In the records below, rewrite the lines from the start through the line with "you are! It's" as a numbered list. Skip any blank lines.

[SUPPLIED DATA Boundary: Start]

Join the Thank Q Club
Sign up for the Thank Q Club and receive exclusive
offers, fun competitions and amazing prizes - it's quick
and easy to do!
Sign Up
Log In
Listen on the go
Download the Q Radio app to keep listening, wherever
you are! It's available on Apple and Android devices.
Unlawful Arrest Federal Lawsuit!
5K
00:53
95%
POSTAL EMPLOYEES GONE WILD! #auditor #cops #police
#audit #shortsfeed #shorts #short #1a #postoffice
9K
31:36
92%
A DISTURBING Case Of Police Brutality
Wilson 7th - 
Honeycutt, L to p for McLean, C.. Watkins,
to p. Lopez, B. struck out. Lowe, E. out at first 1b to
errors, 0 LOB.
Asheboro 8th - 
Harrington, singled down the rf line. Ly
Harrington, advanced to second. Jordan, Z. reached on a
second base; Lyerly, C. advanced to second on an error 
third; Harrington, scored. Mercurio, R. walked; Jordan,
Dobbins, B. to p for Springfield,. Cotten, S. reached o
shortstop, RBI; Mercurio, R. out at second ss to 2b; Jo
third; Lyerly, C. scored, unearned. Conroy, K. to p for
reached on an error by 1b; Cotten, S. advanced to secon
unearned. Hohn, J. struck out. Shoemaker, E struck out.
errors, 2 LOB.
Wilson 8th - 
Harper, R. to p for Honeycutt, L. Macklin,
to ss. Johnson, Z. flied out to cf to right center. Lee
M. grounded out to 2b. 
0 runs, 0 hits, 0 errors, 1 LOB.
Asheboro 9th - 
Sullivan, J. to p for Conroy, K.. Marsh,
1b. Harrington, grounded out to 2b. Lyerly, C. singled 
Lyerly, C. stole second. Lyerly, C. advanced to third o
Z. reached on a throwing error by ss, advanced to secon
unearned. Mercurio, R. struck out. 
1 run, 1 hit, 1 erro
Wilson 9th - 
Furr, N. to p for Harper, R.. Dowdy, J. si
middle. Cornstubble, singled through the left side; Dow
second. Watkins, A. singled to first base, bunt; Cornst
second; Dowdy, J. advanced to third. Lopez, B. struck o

[SUPPLIED DATA Boundary: End]

RESPONSE FOR THIS EXERCISE =>
1. Join the Thank Q Club
2. Sign up for the Thank Q Club and receive exclusive
3. offers, fun competitions and amazing prizes - it's quick
4. and easy to do!
5. Sign Up
6. Log In
7. Listen on the go
8. Download the Q Radio app to keep listening, wherever
9. you are! It's available on Apple and Android devices.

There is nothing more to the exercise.